Sous le bénéfice de ces observations et des amendements qu'elle vous soumet, elle vous propose d'adopter l'article 30 ainsi modifié.

* 176 Aux termes de l'article D. 398 du code de procédure pénale, les détenus atteints de troubles mentaux nécessitant des soins et compromettant la sûreté des personnes ou portant atteinte, de façon grave, à l'ordre public ne peuvent être maintenus dans un établissement pénitentiaire. Il revient au préfet, au vu d'un certificat médical circonstancié, de faire procéder dans les meilleurs délais à leur hospitalisation d'office dans un établissement de santé habilité.

* 177 Rapport d'évaluation des soins aux détenus de l'inspection générale des services judiciaires et de l'inspection générale des affaires sociales, juin 2001.

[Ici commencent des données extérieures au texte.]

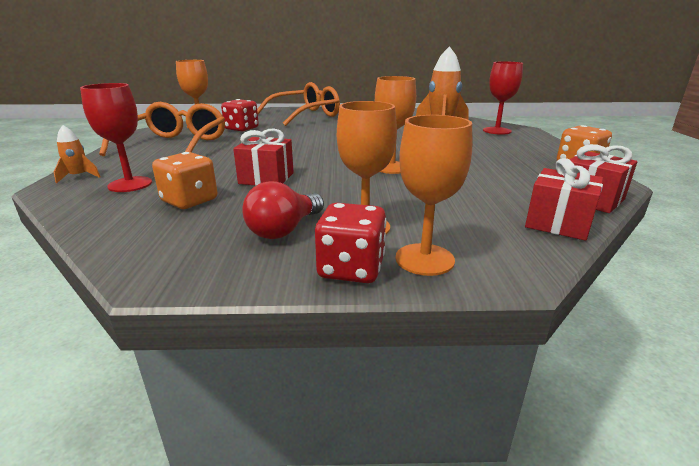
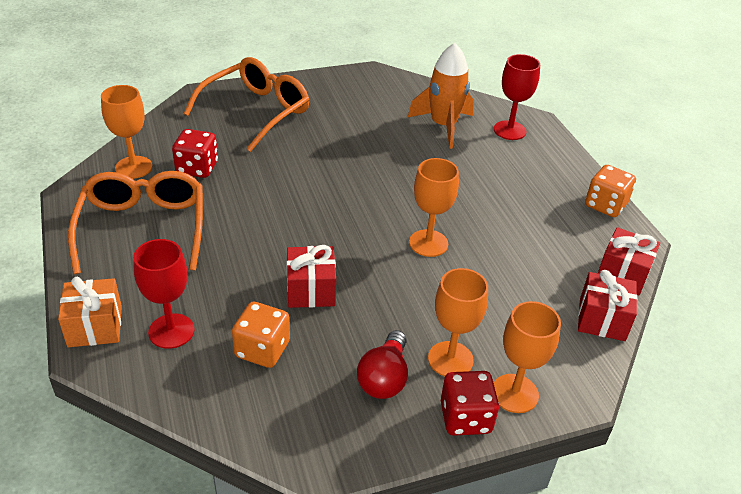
camera: 20 degrees left, 15 degrees up
orange rocket [54,125,100,184] -> orange gift [58,276,122,347]

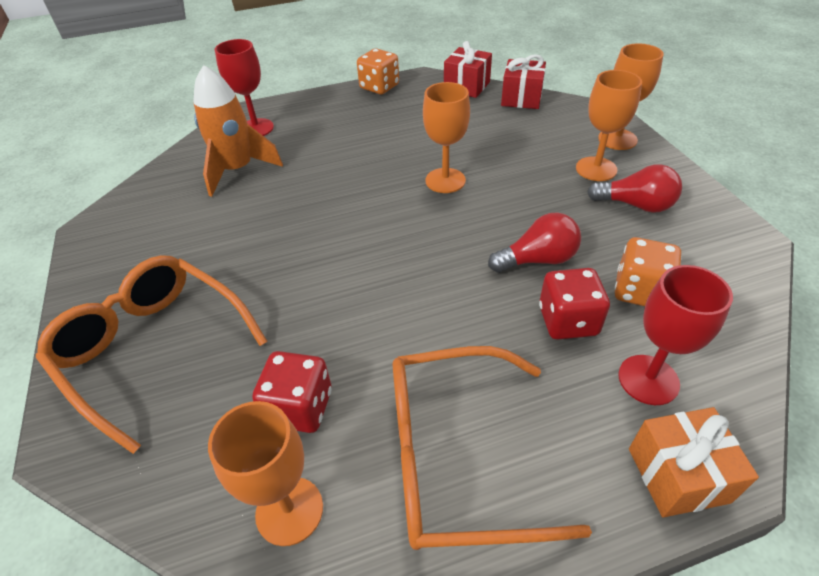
camera: 85 degrees left, 5 degrees up
red gift [287,245,336,308] -> red light bulb [488,212,581,273]
red dice [441,371,499,436] -> red dice moved to [539,268,610,340]

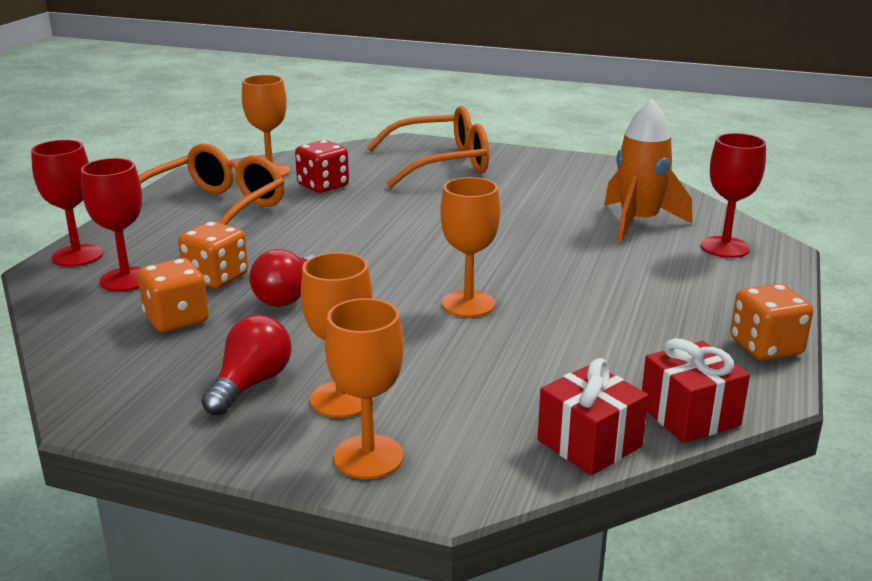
camera: 125 degrees right, 20 degrees down
red dice [539,268,610,340] -> orange dice [178,221,248,289]
red light bulb [587,164,682,213] -> red light bulb turned 150 degrees clockwise [201,315,292,416]
orange gift [629,407,759,517] -> red goblet [31,140,103,267]

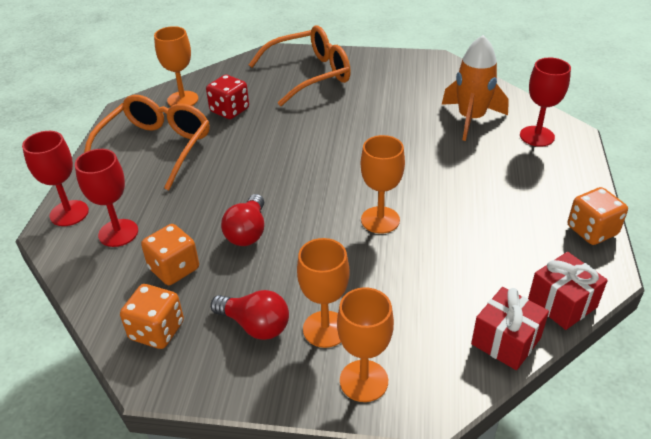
camera: 10 degrees left, 15 degrees up
orange dice [178,221,248,289] -> orange dice moved to [120,284,184,349]
red light bulb [201,315,292,416] -> red light bulb turned 105 degrees clockwise [211,290,289,340]

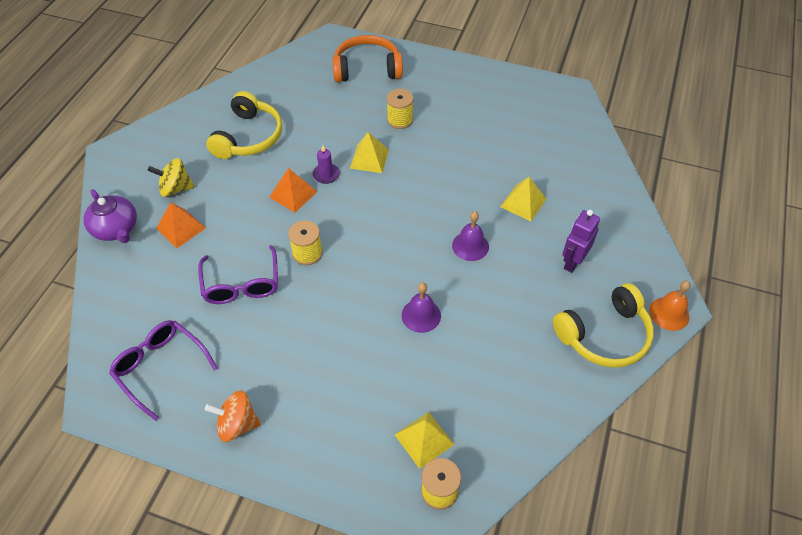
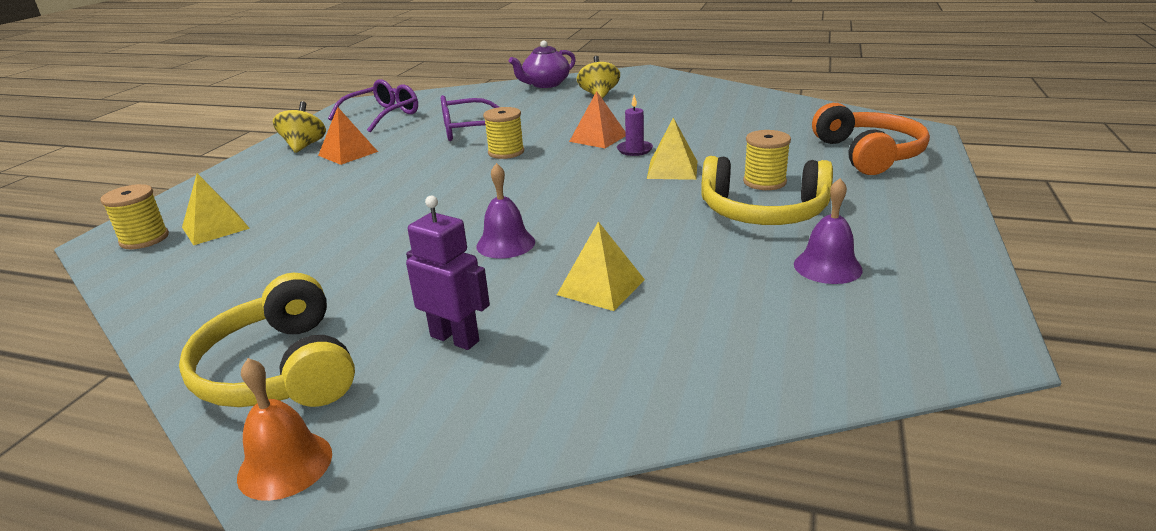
camera: 90 degrees right, 25 degrees down
orange pyramid [156,203,206,248] -> orange pyramid moved to [318,107,378,165]
orange spinning top [205,391,261,442] -> yellow spinning top [273,101,326,153]
yellow headphones [206,91,282,159] -> yellow headphones moved to [701,156,833,225]
purple bell [402,283,441,333] -> purple bell moved to [794,178,863,284]

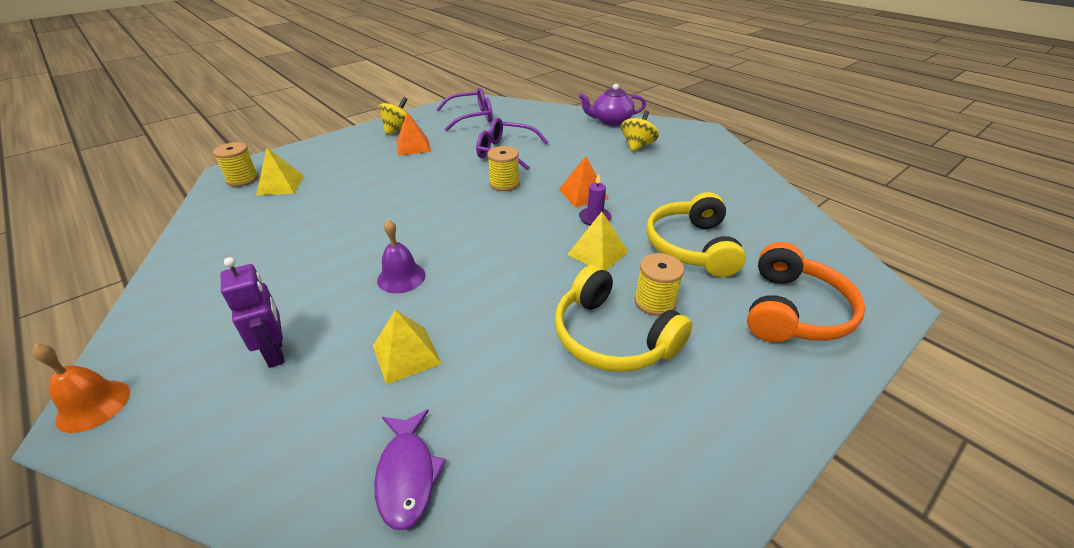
camera: 30 degrees right, 10 degrees up
yellow headphones [179,273,355,407] -> yellow headphones moved to [646,192,746,277]
purple bell [794,178,863,284] -> none
none -> purple fish [374,409,446,530]

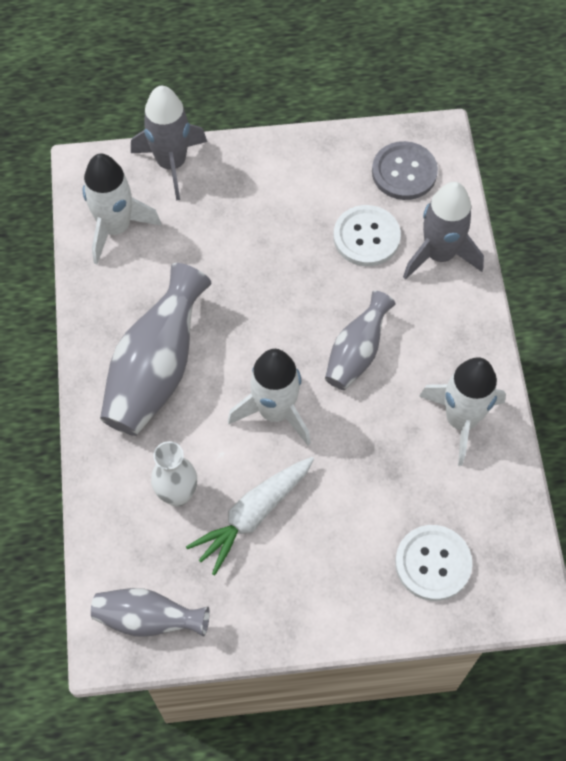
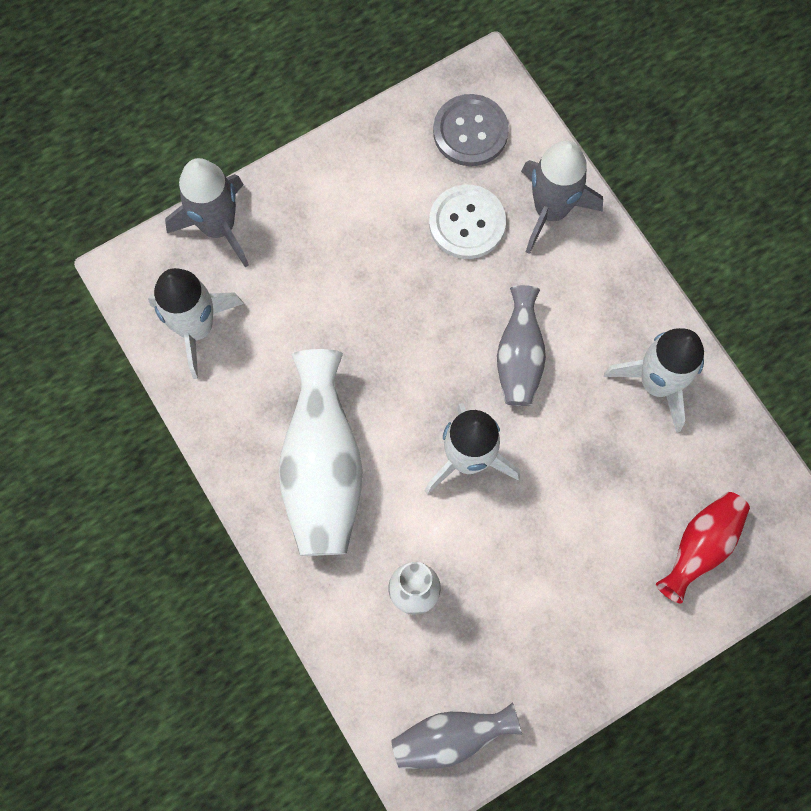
camera: 25 degrees left, 10 degrees up
grey vase [100,263,211,436] -> white vase [279,349,363,556]
white carrot [186,457,314,576] -> none
white button [395,525,472,601] -> red vase [656,492,750,604]

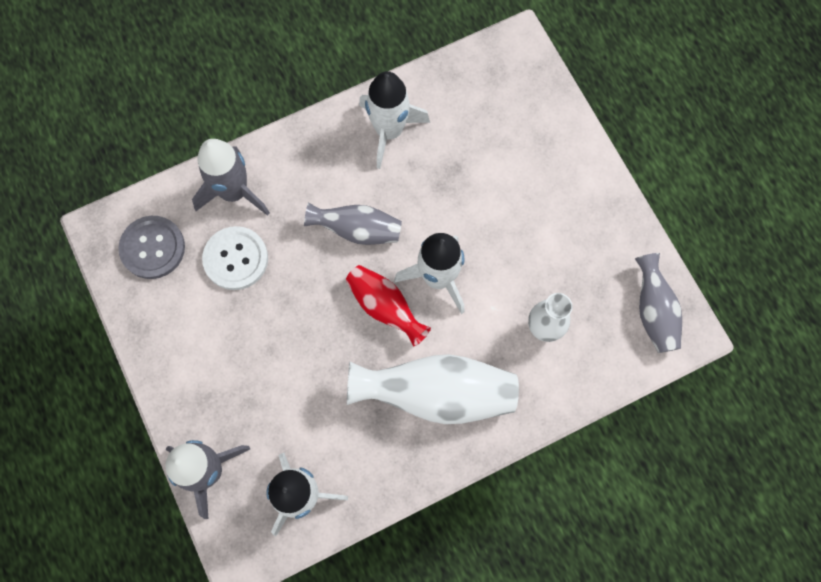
camera: 85 degrees left, 0 degrees up
red vase [656,492,750,604] -> red vase moved to [346,265,431,346]

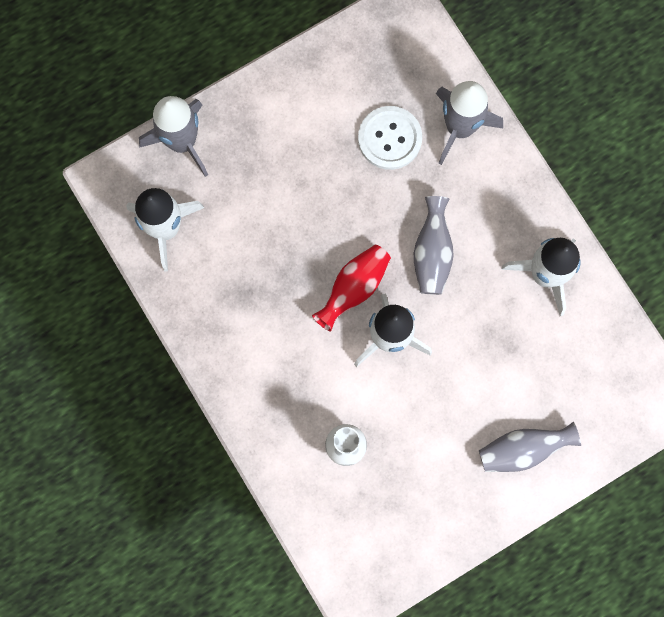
camera: 85 degrees right, 5 degrees up
grey button [118,216,185,279] -> none
white vase [347,354,519,424] -> none
grey vase [635,253,682,353] -> grey vase moved to [479,421,581,472]

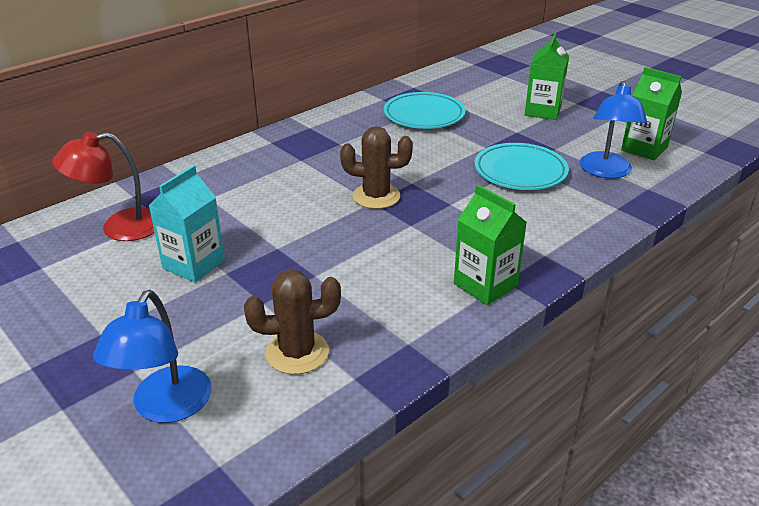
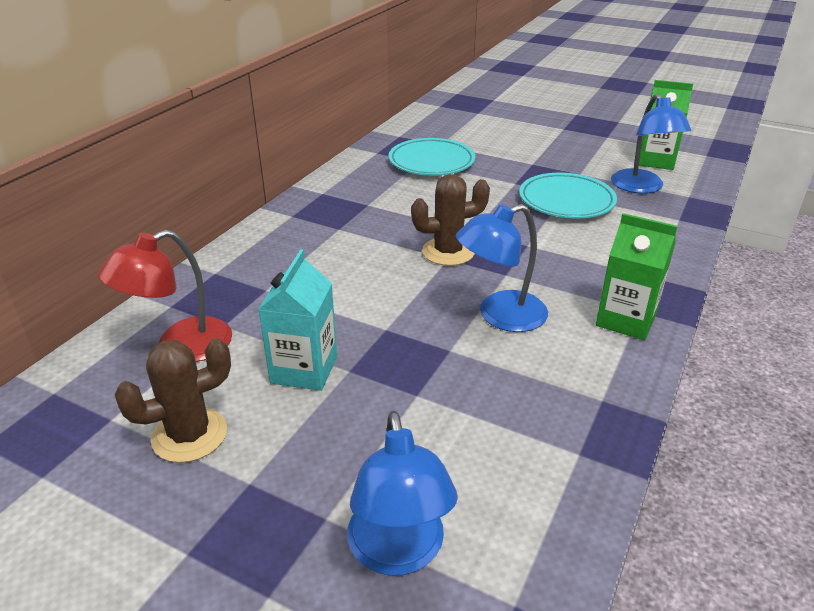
camera: 20 degrees left, 0 degrees up
brown cactus [244,270,341,374] -> brown cactus moved to [115,338,231,463]
green carton [525,33,569,120] -> none
none -> blue lamp [456,204,548,332]

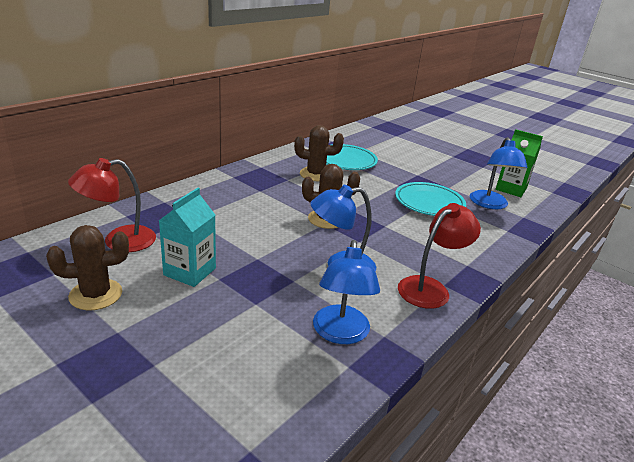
camera: 10 degrees right, 5 degrees down
blue lamp [347,411,458,576] -> blue lamp moved to [313,240,380,344]
green carton [596,213,678,340] -> red lamp [398,203,481,309]
none -> brown cactus [294,125,344,182]

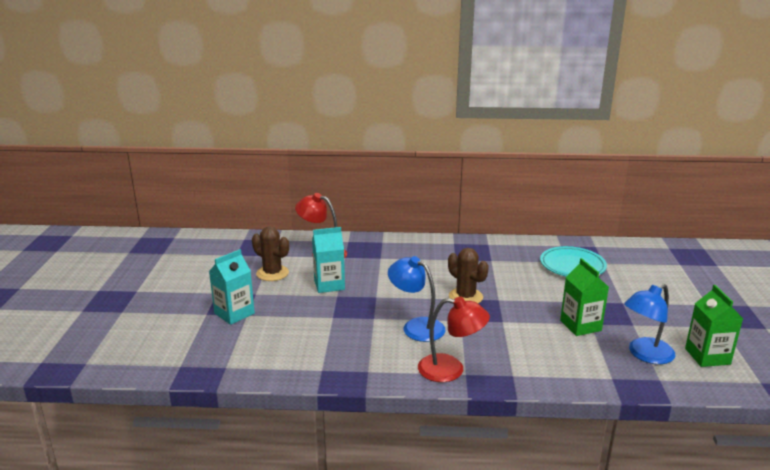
camera: 55 degrees right, 5 degrees down
brown cactus [294,125,344,182] -> none
blue lamp [313,240,380,344] -> none
turquoise plate [395,182,466,216] -> green carton [560,258,609,336]
none -> turquoise carton [209,249,255,325]

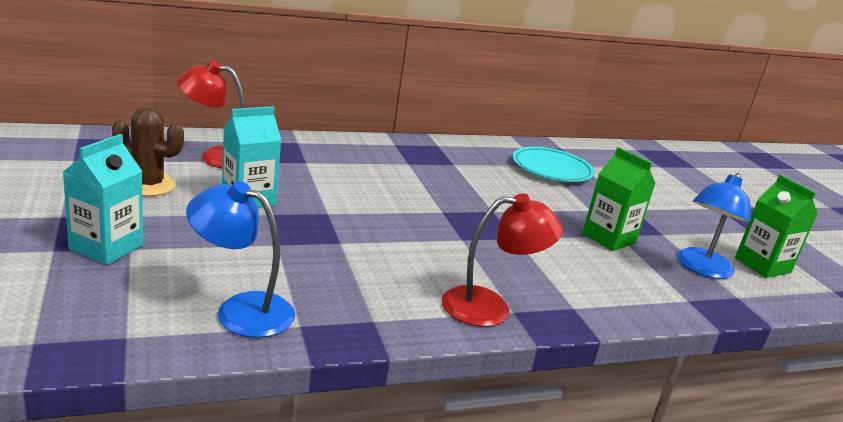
camera: 25 degrees left, 0 degrees up
blue lamp [388,256,445,342] -> blue lamp moved to [186,181,295,338]
brown cactus [448,248,489,303] -> none

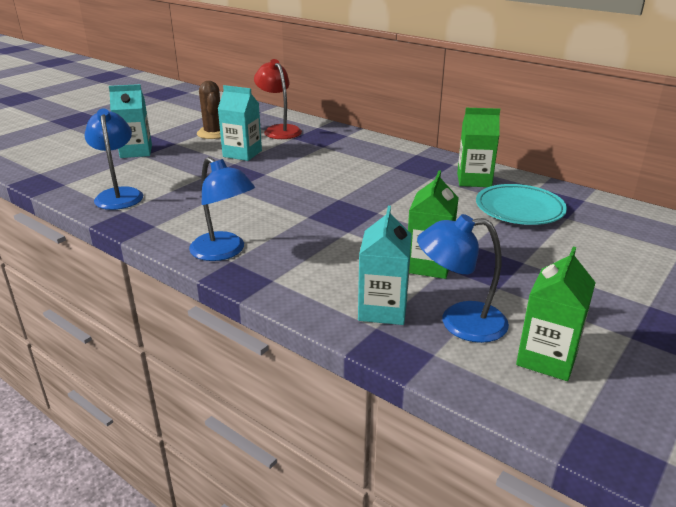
camera: 60 degrees right, 5 degrees up
red lamp [442,193,563,327] -> blue lamp [189,157,255,261]
none -> turquoise carton [358,206,412,325]
none -> green carton [457,108,500,187]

* 178 La procédure de l'hospitalisation à la demande de tiers, prévue par L. 3212-1 du code de la santé publique, n'est pas applicable aux détenus. Elle permet de faire hospitaliser une personne incapable de donner son consentement et dont l'état nécessite des soins immédiats assortis d'une surveillance constante en milieu hospitalier.

* 179 Rappelons que, pendant leur hospitalisation, les détenus sont considérés comme continuant à subir leur peine.

* 180 Unités de consultations et de soins ambulatoires.

* 181 Prisons : une humiliation pour la République - Rapport n° 449 (Sénat, 1999-2000), de M. Guy-Pierre Cabanel au nom de la commission d'enquête du Sénat sur les conditions de détention dans les établissements pénitentiaires en France présidée par M. Jean-Jacques Hyest, p. 190.

* 182 De la psychiatrie à la santé mentale, juillet 2001, rapport de la mission de réflexion et de prospective dans le domaine de la santé mentale au ministre de l'emploi et de la solidarité et au secrétaire d'Etat à la santé et aux handicapés.

* 183 Le code de la santé publique prévoit deux registres différents, l'un pour les malades atteints de troubles mentaux hospitalisés avec leur consentement (article L. 3212-11), l'autre pour les personnes hospitalisées sous contrainte (article L. 3213-1). En pratique, il n'y a généralement qu'un seul registre dans les hôpitaux.

* 184 Cette condition a été précisée par la loi n° 2002-303 du 4 mars 2002 relative aux droits des malades et à la qualité du système de santé.